The designed lab demonstrates how wastewater can be treated to high-quality drinking water. Simply put: dirty water in one end; clean water out the other in a physical demonstration that people can taste, quite literally.
A PR campaign on wheels
As reported by The Lake Lake Tribune, there was some scepticism at first from people to drink the water but many others understood the importance of the innovation.
The 35-foot trailer, branded by the Tribune as a “public relations campaign on wheels”, includes six steps of filtration and purification, including ozone, carbon filters, chlorine and ultraviolet (UV) treatments.
Interestingly, it does not include reverse osmosis (RO) membranes.
“Most DPR systems use reverse osmosis as one of the main barriers to stop small contaminants,” said Professor Cath. Speaking on The Conveyor podcast, he said: “Our system doesn’t have reverse osmosis system. It’s a non-desalination, non-reverse osmosis direct potable reuse, which is very unique.”
Data on temperature, flows, pressure and concentration of ammonium nitrate are measured and collected in real-time. Below is a video of Professor Cath explaining the concept of DPR:
To help build the lab, the School of Mines applied to the Colorado Water Conservation Board for funding, securing $350,000 to design and build the system. Collaborators included the Colorado Springs Utilities.

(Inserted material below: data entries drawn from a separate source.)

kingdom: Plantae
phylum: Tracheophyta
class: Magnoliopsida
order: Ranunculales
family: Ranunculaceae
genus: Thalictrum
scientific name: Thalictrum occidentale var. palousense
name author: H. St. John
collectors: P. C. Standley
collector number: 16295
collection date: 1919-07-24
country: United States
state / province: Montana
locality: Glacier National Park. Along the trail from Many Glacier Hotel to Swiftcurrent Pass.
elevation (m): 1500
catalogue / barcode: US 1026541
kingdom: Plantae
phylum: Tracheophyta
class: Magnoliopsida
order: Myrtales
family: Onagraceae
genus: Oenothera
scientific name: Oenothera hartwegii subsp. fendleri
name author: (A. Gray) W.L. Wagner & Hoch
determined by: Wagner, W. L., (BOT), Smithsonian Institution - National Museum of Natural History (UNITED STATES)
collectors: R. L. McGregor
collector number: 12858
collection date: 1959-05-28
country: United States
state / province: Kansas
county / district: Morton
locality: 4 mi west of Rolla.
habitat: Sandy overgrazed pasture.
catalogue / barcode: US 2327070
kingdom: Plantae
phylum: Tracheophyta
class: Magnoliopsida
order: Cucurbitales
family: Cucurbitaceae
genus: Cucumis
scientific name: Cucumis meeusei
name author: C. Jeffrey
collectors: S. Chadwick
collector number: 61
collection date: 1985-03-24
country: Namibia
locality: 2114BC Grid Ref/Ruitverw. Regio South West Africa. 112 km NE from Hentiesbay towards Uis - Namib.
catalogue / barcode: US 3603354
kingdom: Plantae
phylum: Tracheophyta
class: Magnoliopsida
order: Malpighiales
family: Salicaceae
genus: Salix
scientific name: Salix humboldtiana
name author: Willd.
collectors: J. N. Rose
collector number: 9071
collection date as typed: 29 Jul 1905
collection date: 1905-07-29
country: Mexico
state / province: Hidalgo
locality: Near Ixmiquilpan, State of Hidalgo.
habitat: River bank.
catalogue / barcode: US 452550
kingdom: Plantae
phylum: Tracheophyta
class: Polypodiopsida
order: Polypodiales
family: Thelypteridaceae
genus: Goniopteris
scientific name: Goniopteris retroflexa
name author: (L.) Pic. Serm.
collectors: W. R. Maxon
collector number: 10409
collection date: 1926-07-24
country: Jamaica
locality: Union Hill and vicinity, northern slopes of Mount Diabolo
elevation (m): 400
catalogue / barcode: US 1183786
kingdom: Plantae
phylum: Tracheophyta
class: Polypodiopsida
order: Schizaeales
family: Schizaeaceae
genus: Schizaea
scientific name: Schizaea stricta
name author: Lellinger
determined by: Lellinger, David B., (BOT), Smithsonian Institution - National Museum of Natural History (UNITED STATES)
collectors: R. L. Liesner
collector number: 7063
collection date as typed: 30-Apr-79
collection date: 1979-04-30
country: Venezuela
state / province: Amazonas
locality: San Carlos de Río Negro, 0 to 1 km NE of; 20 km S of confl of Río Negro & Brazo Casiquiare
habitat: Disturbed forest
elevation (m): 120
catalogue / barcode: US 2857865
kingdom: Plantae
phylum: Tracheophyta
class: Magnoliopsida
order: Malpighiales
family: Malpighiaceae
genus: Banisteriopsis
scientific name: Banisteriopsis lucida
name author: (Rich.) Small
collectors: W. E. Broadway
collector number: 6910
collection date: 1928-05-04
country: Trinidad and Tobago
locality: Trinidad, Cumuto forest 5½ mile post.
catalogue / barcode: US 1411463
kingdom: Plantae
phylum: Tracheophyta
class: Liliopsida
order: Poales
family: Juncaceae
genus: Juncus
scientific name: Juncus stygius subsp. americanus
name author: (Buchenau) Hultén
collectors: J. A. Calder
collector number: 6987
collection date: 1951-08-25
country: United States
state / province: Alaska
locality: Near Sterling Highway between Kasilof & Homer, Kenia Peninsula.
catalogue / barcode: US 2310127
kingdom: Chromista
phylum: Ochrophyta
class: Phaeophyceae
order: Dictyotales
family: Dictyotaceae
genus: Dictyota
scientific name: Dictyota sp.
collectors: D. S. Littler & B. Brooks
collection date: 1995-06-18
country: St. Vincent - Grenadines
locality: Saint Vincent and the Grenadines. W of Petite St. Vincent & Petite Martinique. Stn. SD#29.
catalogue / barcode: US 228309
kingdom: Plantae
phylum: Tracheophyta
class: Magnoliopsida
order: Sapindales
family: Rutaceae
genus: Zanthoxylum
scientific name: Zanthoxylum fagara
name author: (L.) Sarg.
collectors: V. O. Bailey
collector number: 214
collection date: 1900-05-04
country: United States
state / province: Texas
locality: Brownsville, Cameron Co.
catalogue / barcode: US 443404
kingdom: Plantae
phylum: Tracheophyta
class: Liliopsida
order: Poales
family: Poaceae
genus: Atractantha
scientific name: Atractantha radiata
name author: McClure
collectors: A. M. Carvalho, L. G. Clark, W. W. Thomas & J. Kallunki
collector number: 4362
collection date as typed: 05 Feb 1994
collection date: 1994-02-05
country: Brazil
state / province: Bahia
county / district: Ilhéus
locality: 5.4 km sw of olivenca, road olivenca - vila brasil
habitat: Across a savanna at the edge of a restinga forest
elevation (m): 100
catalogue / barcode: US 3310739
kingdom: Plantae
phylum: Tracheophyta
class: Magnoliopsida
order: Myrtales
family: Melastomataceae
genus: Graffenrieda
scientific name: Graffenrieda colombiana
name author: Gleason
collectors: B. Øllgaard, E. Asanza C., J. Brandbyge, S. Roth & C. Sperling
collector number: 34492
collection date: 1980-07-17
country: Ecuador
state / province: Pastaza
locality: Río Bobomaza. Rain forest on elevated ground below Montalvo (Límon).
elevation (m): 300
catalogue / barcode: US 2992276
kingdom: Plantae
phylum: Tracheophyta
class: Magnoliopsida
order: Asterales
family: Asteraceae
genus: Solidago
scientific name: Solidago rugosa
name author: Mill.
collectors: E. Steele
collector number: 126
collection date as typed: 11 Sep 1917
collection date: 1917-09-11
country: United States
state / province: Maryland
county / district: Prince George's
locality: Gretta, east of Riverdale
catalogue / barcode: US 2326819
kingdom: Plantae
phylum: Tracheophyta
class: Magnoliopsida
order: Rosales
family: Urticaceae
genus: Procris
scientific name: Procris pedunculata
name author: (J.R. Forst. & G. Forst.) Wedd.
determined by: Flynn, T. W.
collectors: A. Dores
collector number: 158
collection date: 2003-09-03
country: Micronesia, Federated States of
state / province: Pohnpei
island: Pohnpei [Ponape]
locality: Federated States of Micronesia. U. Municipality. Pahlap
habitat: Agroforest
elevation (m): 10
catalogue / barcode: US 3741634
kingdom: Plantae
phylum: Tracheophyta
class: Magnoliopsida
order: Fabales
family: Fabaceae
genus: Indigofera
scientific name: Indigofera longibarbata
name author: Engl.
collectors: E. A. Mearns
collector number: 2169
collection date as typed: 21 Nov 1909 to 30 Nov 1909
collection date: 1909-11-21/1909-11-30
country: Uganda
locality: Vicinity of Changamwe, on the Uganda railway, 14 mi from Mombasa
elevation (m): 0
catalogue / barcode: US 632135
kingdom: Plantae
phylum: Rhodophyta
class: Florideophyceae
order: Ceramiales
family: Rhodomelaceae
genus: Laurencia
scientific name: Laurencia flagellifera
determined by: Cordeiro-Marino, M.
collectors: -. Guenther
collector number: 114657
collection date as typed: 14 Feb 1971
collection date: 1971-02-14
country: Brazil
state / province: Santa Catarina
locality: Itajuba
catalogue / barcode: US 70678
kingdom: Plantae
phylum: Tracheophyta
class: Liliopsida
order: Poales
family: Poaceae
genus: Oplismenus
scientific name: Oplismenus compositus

Let’s reuse it again and again
The development coincides with the $715 billion INVEST in America Act that could drive investment in new water reuse projects across the US.
“If we don’t have the infrastructure in place, we’ll be in trouble…Let’s reuse it again and again by treating the water to very high quality.”
Speaking on podcast about wider drivers, Professor Cath emphasised how important water recycling will be to inland states without access to natural water sources.
“If we won’t have the infrastructure in place, we’ll be in trouble,” he said. “We’re an inland state. We are not on the shore. We don’t have like Texas and Florida and California. We cannot tap the ocean to get water. And so where do we get water? Either it’s natural water that come from the sky, it’s groundwater and that’s it. So one of the option is here, we have water. Let’s reuse it again and again by treating the water to very high quality.”